A lei que prevê a colaboração premiada de acusados deveria ser revogada. Já escrevi sobre isso mais de uma vez neste blog. Esse mecanismo começou a ser usado na década de 1990 para crimes específicos – um modelo ainda bem longe do que viria ocorrer adiante. Na época, mesmo em debate no Legislativo, delação não era manchete e nem estava na pauta de juristas de boteco como este blogueiro.
Em 2002, o notório doleiro Alberto Youssef foi preso na Operação Banestado. Para se livrar das pesadas acusações, sem zoada, fechou acordo de colaboração com a Justiça para entregar tubarões. O caso teve um desfecho muito mal explicado e, até hoje, restam mais sombras do que claridade. Mas Youssef conseguiu o que queria.
O magistrado que se acertou com o doleiro para uma delação era Sergio Moro, ele mesmo, hoje senador da República. Moro não é quem é por obra da natureza. Mais de uma década depois, lá estava o juiz como o super-herói da Lava jato, a operação que levou a colaboração premiada ao estado da arte. Mil delatores queriam “contar tudo”.
E quem era um dos principais delatores na primeira fase da Lava Jato, apontado como decisivo para prisões em série e várias condenações? Alberto Youssef. Sim, um delator se livra das punições da lei, sai por aí cometendo novos crimes, é preso e... faz delação outra vez. E outra vez sai na boa. É a desmoralização do processo legal.
Vejam, Youssef era o delator de estimação de Sergio Moro. Como se pode confiar num mecanismo que permite tal extravagância? É evidente que a conduta de ambos, juiz e delator, insulta qualquer cartilha elementar sobre o ordenamento jurídico. O delator que volta ao crime não pode se beneficiar com sucessivas delações. Essa é demais.
A degradação geral da delação na Lava Jato decorre de uma lei sancionada pela presidente Dima Rousseff. Sob pressão das ruas e de um Congresso venal, Dilma assinou a Lei 12.850 em agosto de 2013, o ano em que as multidões tomaram as ruas do país inteiro. O ato representaria o fortalecimento no combate a organizações criminosas.
Deu tudo errado para o país. As consequências foram nefastas. A lei era o que faltava para o ataque sem precedentes contra o próprio governo e um grupo específico da política, no caso o PT. Meses depois, Moro começa a cavalgar sobre as novas regras da colaboração premiada. É quando ele reencontra Youssef, seu parça delator.
Sergio Moro esquartejou a nova lei como quis. Os exemplos são incontáveis.
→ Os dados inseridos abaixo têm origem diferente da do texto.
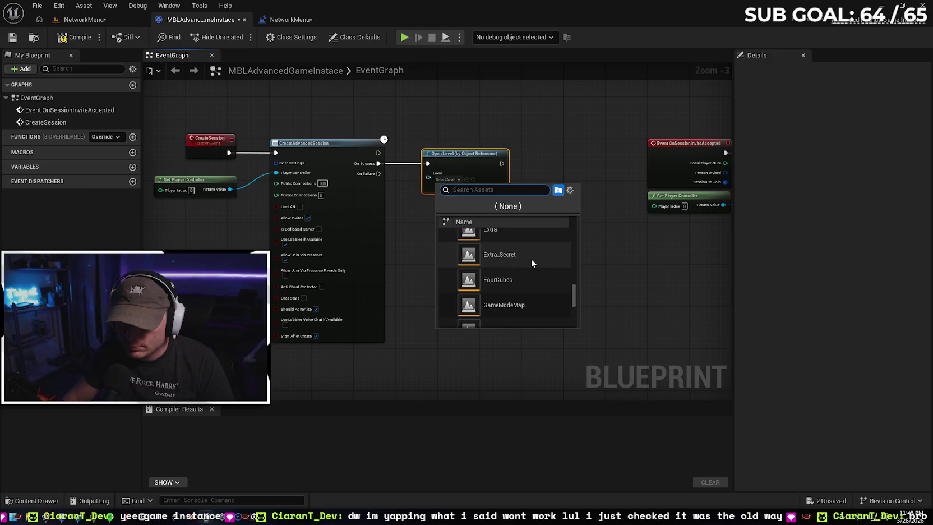
scroll(539, 258, down, 2)
scroll(537, 264, up, 10)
Mas basta o caso Antônio Palocci para atestar a falência dessa previsão legal. De tão imprestável, a delação do ex-ministro de Lula e Dilma foi anulada. Mas Moro não se conformou. A seis dias do primeiro turno em 2018, ele tirou o sigilo da peça pra ajudar Bolsonaro.
Agora, no julgamento de Jair Messias e demais acusados na tentativa de golpe de Estado, outra delação está na berlinda. É a do tenente-coronel Mauro Cid (foto). Ressalto que as provas nesse caso vão além do que o delator aponta. Mas a defesa dos acusados não está longe da razão ao contestar o teor do que o militar afirma no processo.
A postura do oficial foi errática ao longo dos meses. Não sei se ele fala a verdade, se conta mentiras ou se omite algo. Há lacunas relevantes. A mais grave é o relato sobre o dinheiro que ele teria entregado ao general Braga Netto. O enredo é frágil, cheio de brechas e soa inverossímil. Deve ser tomado como verdadeiro? Penso que não.
Bolsonaro deve ser condenado pela antologia de evidências de crime. Assim me parece diante de tudo o que veio a público. Mas, caso ficasse demonstrado que a delação de Mauro Cid é o coração da denúncia, não teria dúvida em defender a absolvição dos réus.
Reparem que em todos os casos de repercussão na esfera judicial, quando há colaboração premiada, a defesa reage em coro: “Tudo baseado na fala de um delator criminoso, sem credibilidade”. É uma estratégia óbvia de advogados? Sim, mas isso não apaga o fato de que há um histórico material nesse sentido. As alegações têm lógica.
Por isso, a lei que regulamentou o combate a organizações criminosas – num casuísmo político – precisa de revisão, e não é de hoje. Creio, no entanto, que o melhor seria a extinção dessa marmota. Ou, pelo menos, uma drástica restrição de seu alcance. Por aí.